Language-minority students in a Southern California community have been caught in the middle of a legal tug of war over how they should be taught.
Officials in the 29,000-student Orange Unified School District are pushing ahead with a plan to replace their bilingual education program with an English-immersion approach. Over the summer, the district received permission from the state school board to enact for one year an alternative program for its 7,200 limited-English-proficient students.
But Hispanic parents, civil rights activists, and bilingual education advocates challenged the program in court. They want to retain the bilingual education program. Last month, a state judge issued a temporary restraining order blocking the new program.
“We had one foot in one program and one foot in another, unfortunately,” said Celia Ruiz, a lawyer for the district.
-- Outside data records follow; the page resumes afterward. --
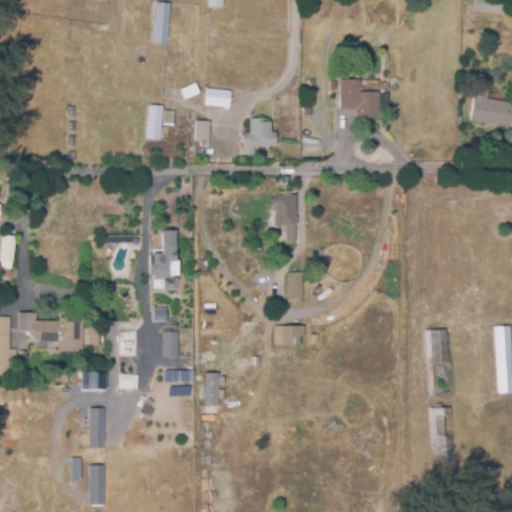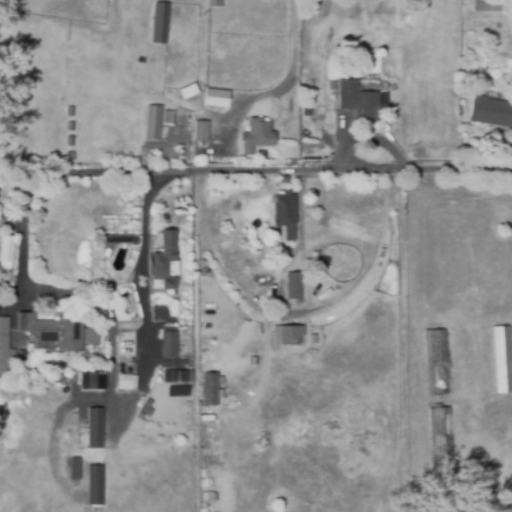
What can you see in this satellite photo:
building: (215, 2)
building: (213, 3)
building: (485, 5)
building: (486, 6)
building: (160, 20)
building: (158, 22)
building: (333, 83)
road: (286, 85)
building: (190, 89)
building: (218, 96)
building: (215, 98)
building: (359, 98)
building: (356, 100)
building: (490, 107)
building: (70, 109)
building: (490, 111)
building: (169, 116)
building: (154, 120)
building: (152, 122)
building: (71, 124)
building: (202, 129)
building: (200, 131)
building: (258, 134)
building: (256, 135)
building: (70, 139)
building: (72, 153)
road: (293, 166)
building: (287, 212)
road: (24, 214)
building: (283, 214)
building: (5, 251)
building: (166, 258)
building: (163, 263)
road: (141, 274)
building: (295, 284)
building: (293, 285)
building: (157, 314)
building: (52, 330)
building: (51, 331)
building: (5, 333)
building: (288, 333)
building: (286, 335)
building: (3, 336)
building: (91, 336)
building: (315, 337)
building: (170, 340)
building: (168, 341)
building: (128, 349)
building: (315, 353)
building: (504, 356)
building: (502, 359)
building: (315, 360)
building: (438, 361)
building: (184, 375)
building: (91, 380)
building: (126, 380)
building: (126, 381)
building: (213, 387)
building: (209, 389)
building: (97, 426)
building: (94, 427)
building: (442, 441)
building: (77, 467)
building: (97, 484)
building: (94, 485)
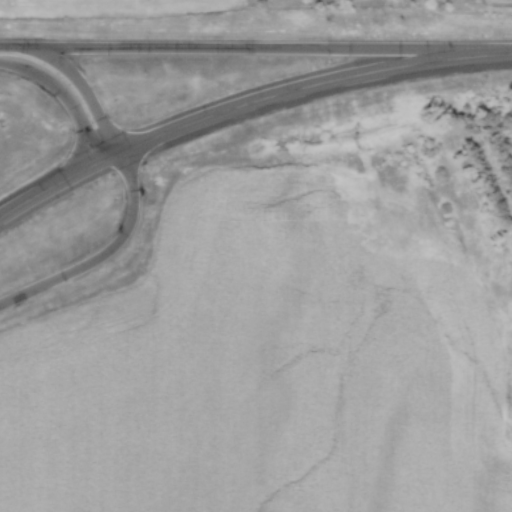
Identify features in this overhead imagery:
road: (268, 45)
road: (77, 73)
road: (311, 82)
road: (67, 89)
road: (111, 153)
road: (51, 185)
road: (106, 251)
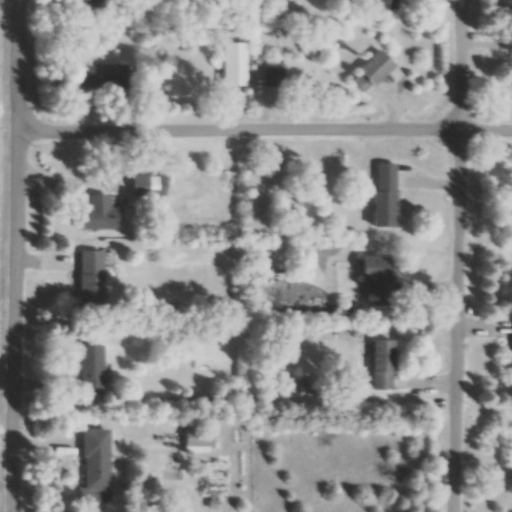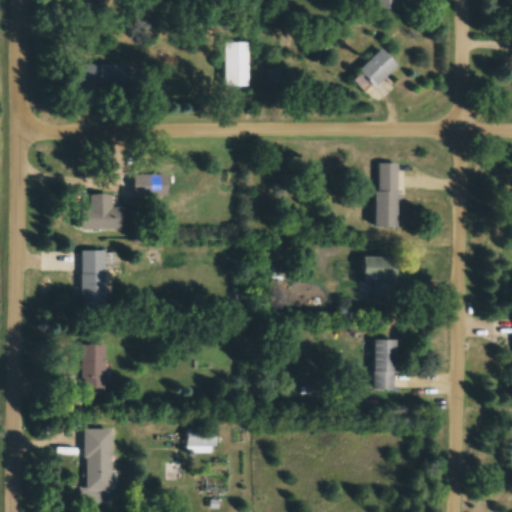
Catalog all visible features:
building: (386, 5)
building: (236, 65)
building: (376, 70)
building: (105, 77)
building: (275, 78)
road: (264, 132)
building: (150, 186)
building: (386, 196)
building: (511, 208)
building: (100, 215)
road: (15, 256)
road: (454, 256)
building: (381, 277)
building: (92, 281)
building: (384, 366)
building: (93, 371)
building: (87, 442)
building: (200, 442)
building: (97, 480)
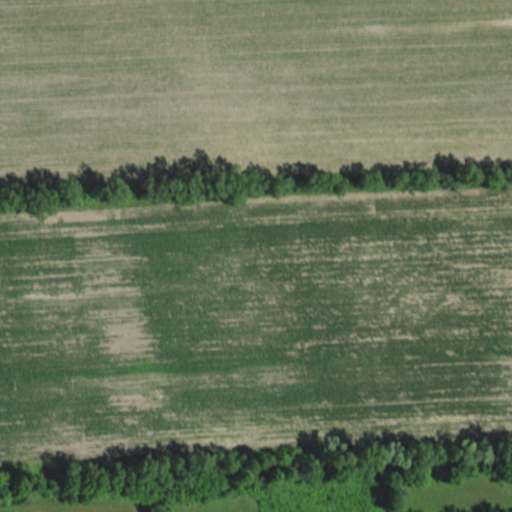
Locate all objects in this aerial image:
crop: (253, 230)
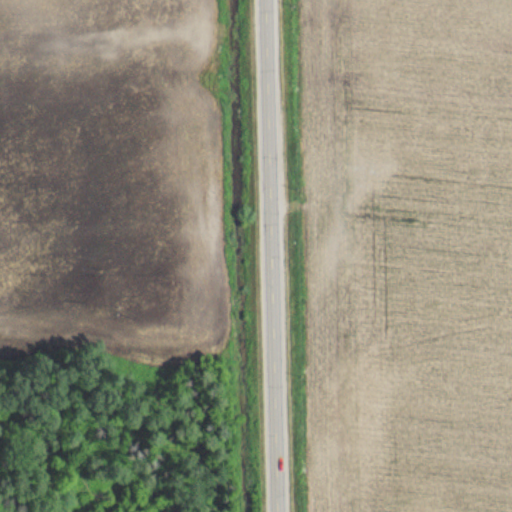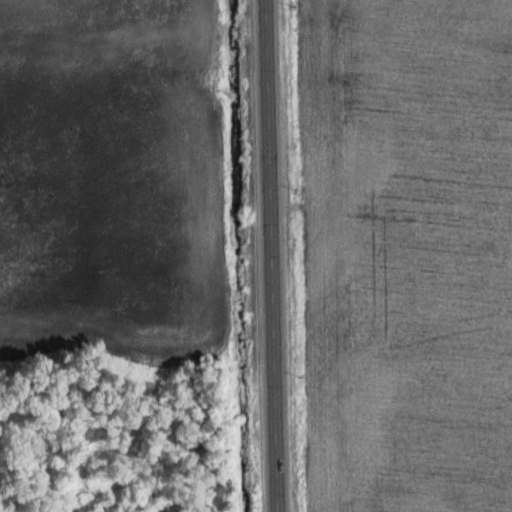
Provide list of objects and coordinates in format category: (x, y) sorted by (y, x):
road: (273, 256)
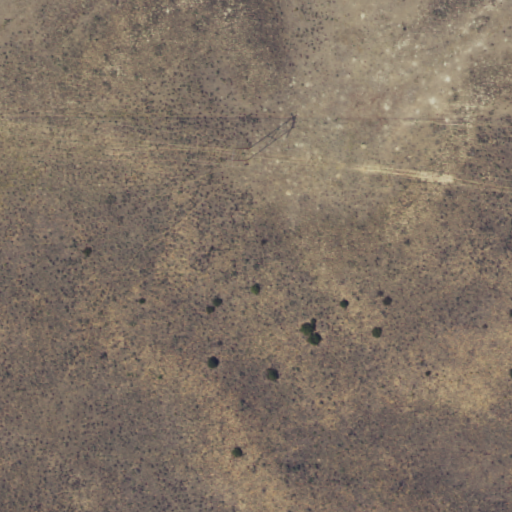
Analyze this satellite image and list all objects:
power tower: (245, 153)
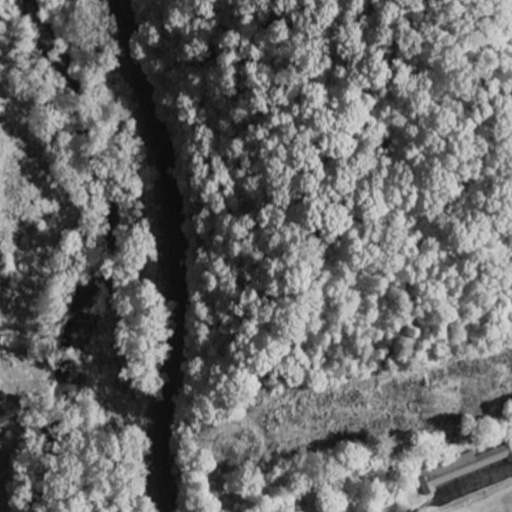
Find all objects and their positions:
road: (180, 253)
building: (463, 468)
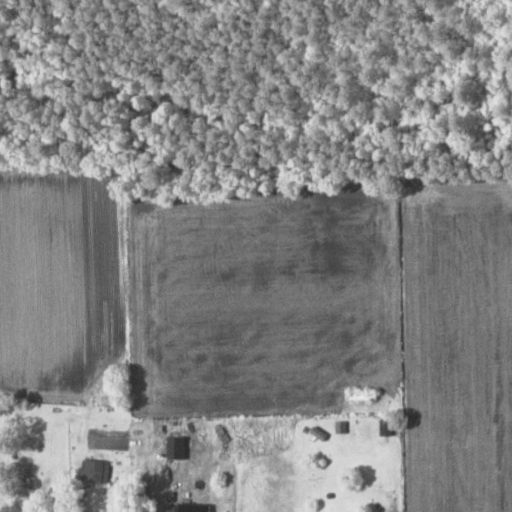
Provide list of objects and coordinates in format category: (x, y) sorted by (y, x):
building: (362, 397)
building: (387, 428)
building: (360, 434)
building: (96, 471)
building: (195, 507)
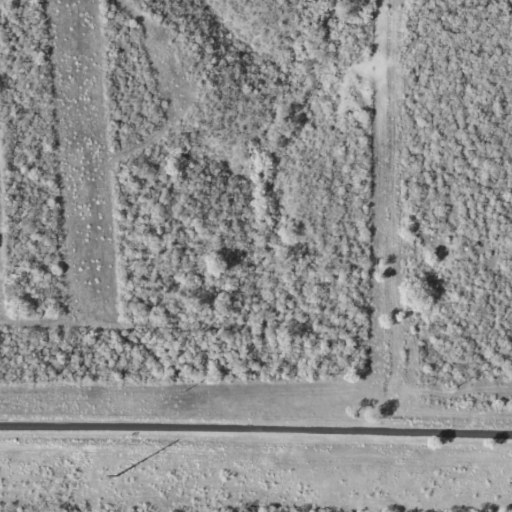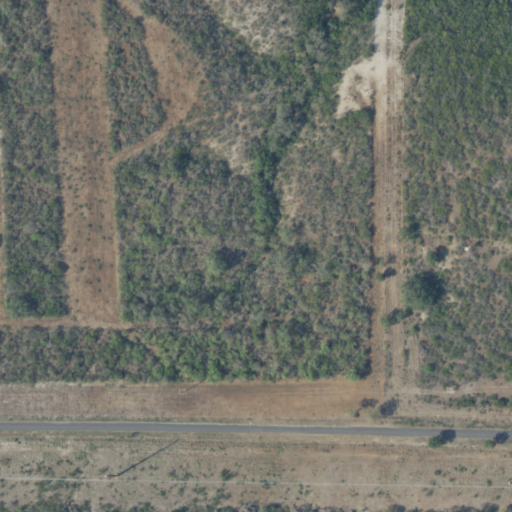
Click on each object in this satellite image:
power tower: (448, 389)
power tower: (181, 391)
road: (256, 428)
power tower: (113, 474)
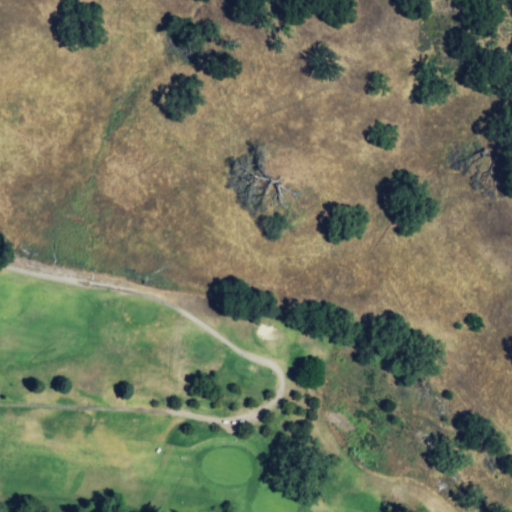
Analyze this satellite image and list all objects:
road: (286, 372)
park: (225, 402)
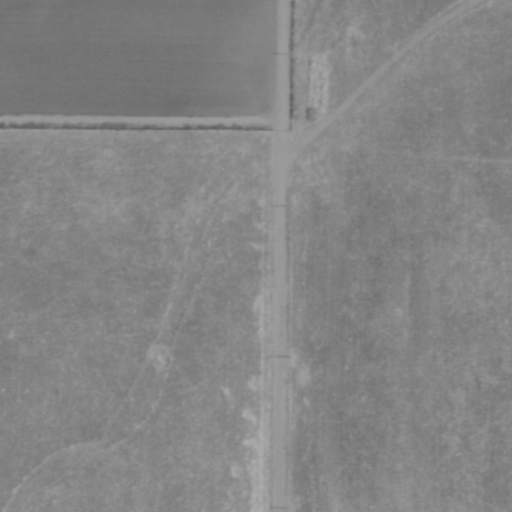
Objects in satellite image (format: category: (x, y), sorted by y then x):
road: (265, 256)
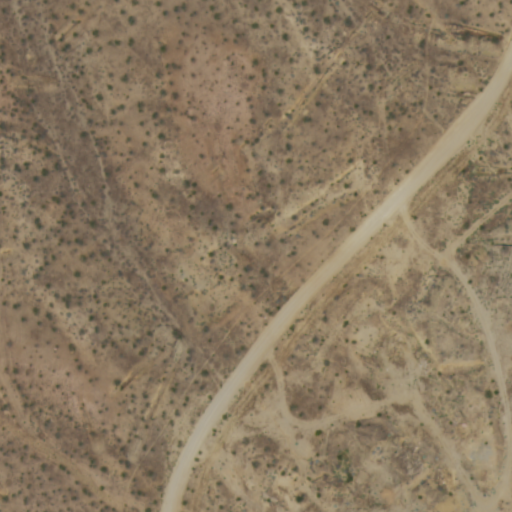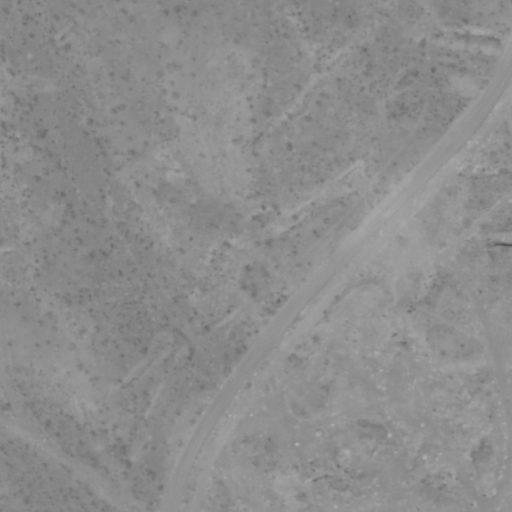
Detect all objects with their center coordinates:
road: (325, 271)
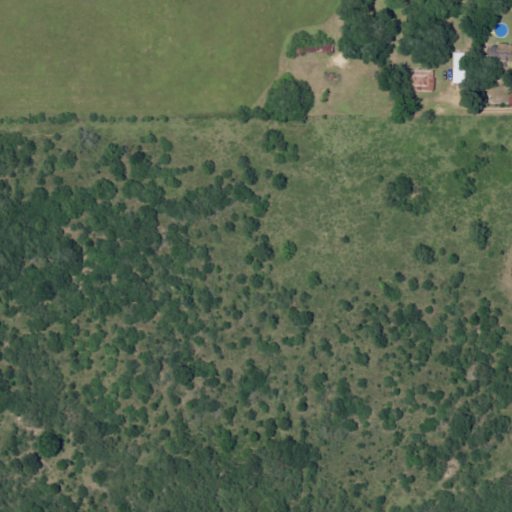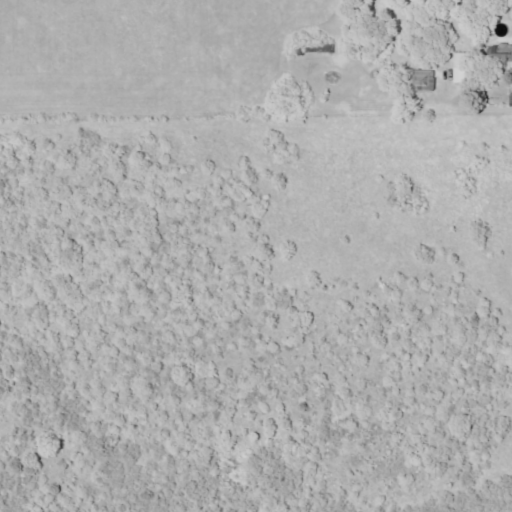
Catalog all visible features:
building: (502, 55)
building: (460, 68)
building: (509, 99)
road: (484, 110)
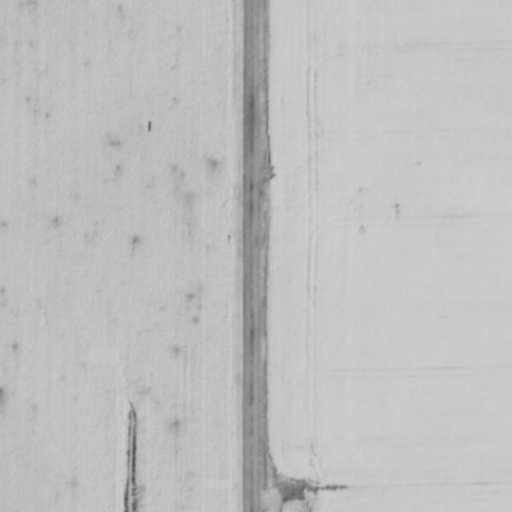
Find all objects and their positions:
road: (258, 256)
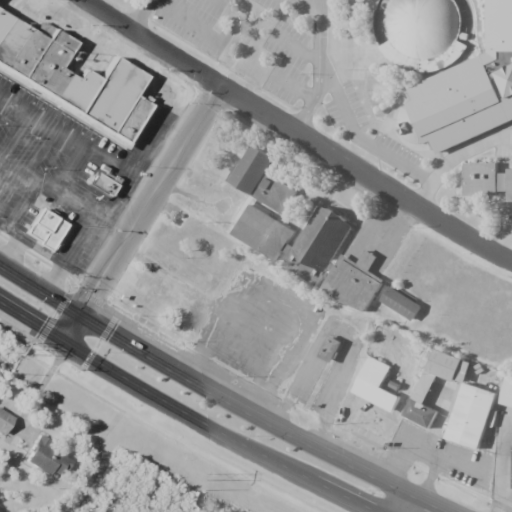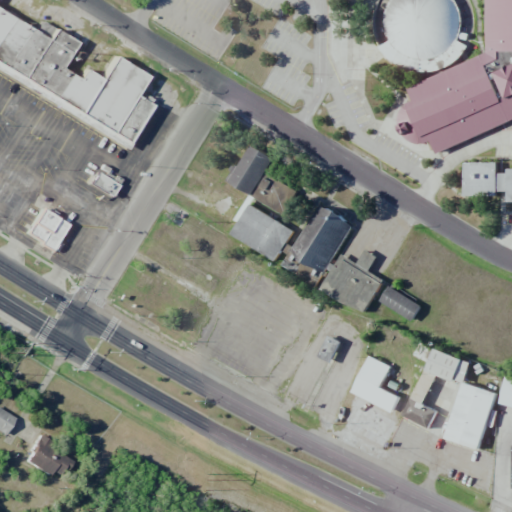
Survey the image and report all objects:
building: (450, 71)
road: (292, 131)
building: (249, 170)
building: (486, 180)
building: (273, 193)
road: (141, 215)
building: (44, 228)
building: (261, 232)
building: (321, 237)
building: (353, 281)
traffic signals: (93, 294)
traffic signals: (40, 328)
traffic signals: (112, 334)
power tower: (11, 349)
building: (326, 349)
road: (219, 392)
building: (421, 403)
road: (184, 412)
building: (470, 416)
building: (46, 458)
power tower: (212, 473)
road: (392, 501)
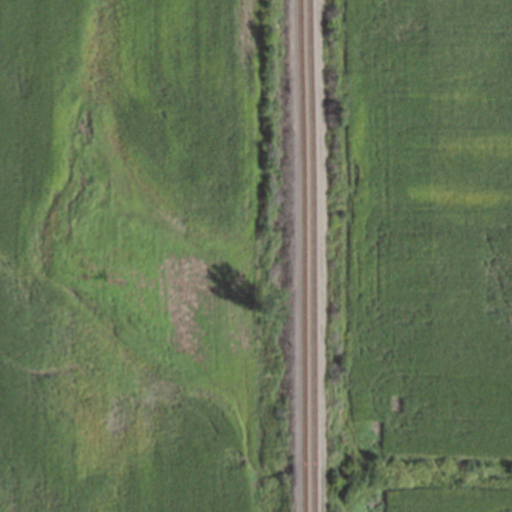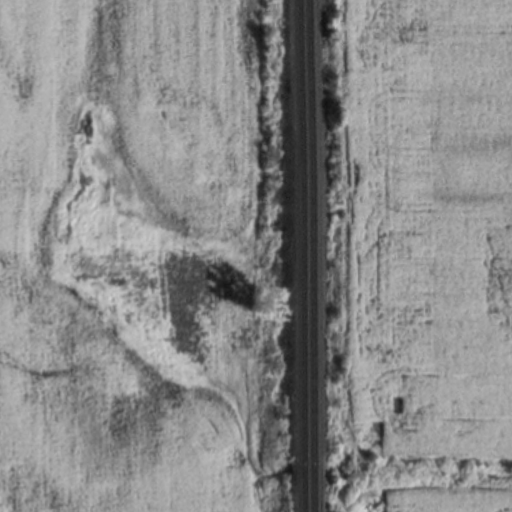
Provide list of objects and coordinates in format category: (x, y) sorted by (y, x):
railway: (300, 255)
crop: (430, 255)
crop: (125, 256)
railway: (309, 256)
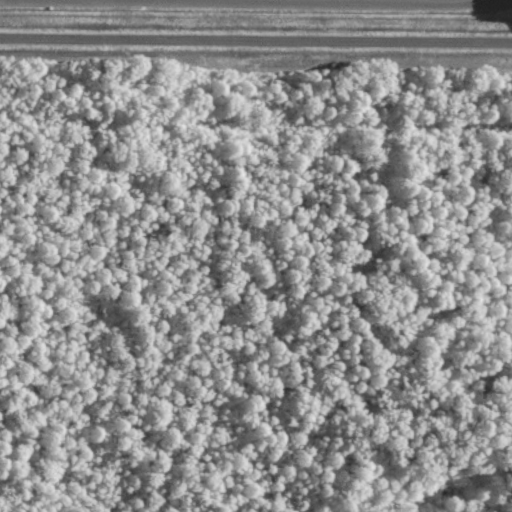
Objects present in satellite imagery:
road: (256, 40)
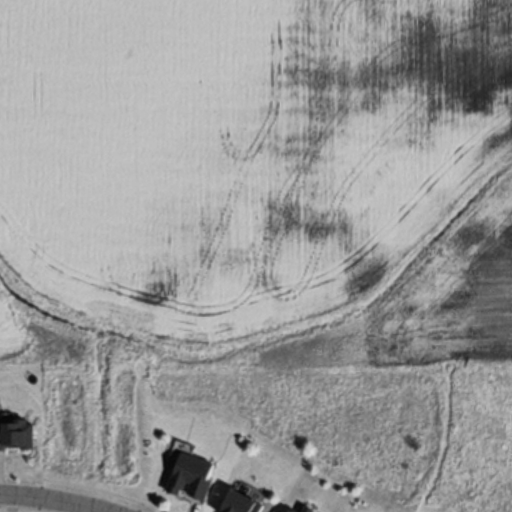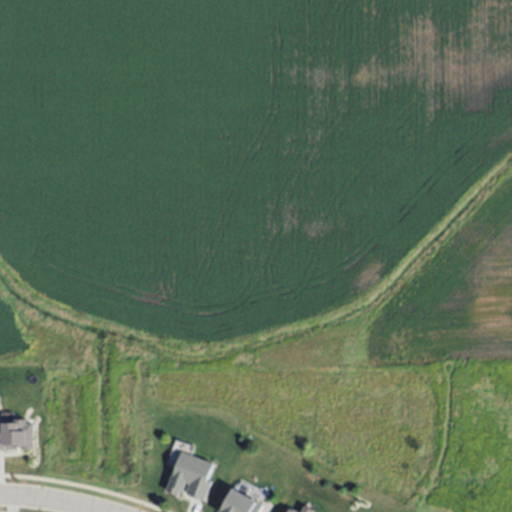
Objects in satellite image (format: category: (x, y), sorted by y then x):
building: (16, 436)
building: (190, 478)
road: (61, 495)
building: (240, 503)
building: (301, 509)
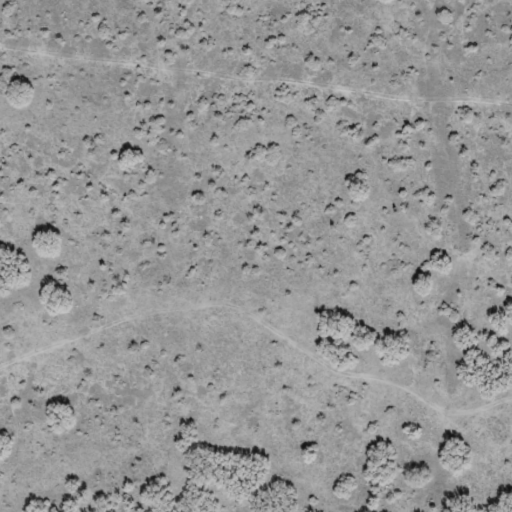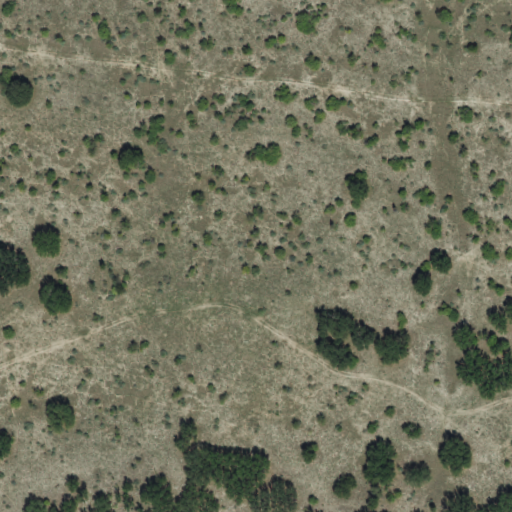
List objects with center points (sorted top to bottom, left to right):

In turn, district lawyers successfully petitioned to have the case moved to federal court, and on Sept. 10 a U.S. district judge lifted the restraining order.
The debate in Orange Unified mirrors larger controversies at the state and national levels over the best ways to educate students with limited English skills. At issue are competing interpretations of what state and federal rules require schools to provide such students.
Lawyers for Orange Unified say the case is about local discretion and argue that the district’s plan operates well within the bounds of state and federal rules.
The state schools chief counters that the district’s plan is not up to par in, among other measures, ensuring that LEP students have equal access to the curriculum.
Opponents say the plan defies the wishes of parents, and they note that hundreds of parents signed petitions against the change. And, they argue, the state board overstepped its authority by granting Orange Unified a waiver from providing roughly 1,400 students with instruction in Spanish, their native language.
Civil Rights Concerns
Officials from the U.S. Department of Education’s office for civil rights, meanwhile, have expressed their own concerns over the plan. The district in the past has run afoul of federal rules prohibiting discrimination against LEP students and has a number of outstanding complaints against it.
Although California’s bilingual education law was allowed to expire in 1987, its “general purposes” remain in effect. The state education department interprets that to include the old law’s requirement that students be taught in their native language “when necessary” to ensure equal opportunity for academic achievement. Lawyers for Orange Unified disagree.
Federal rules do not require that schools provide bilingual education. They do, however, call on schools to take appropriate action to overcome language barriers that hinder access to the curriculum.
The courts historically have used a three-part test to define what is appropriate: that schools use sound education theory, provide adequate support, and demonstrate results.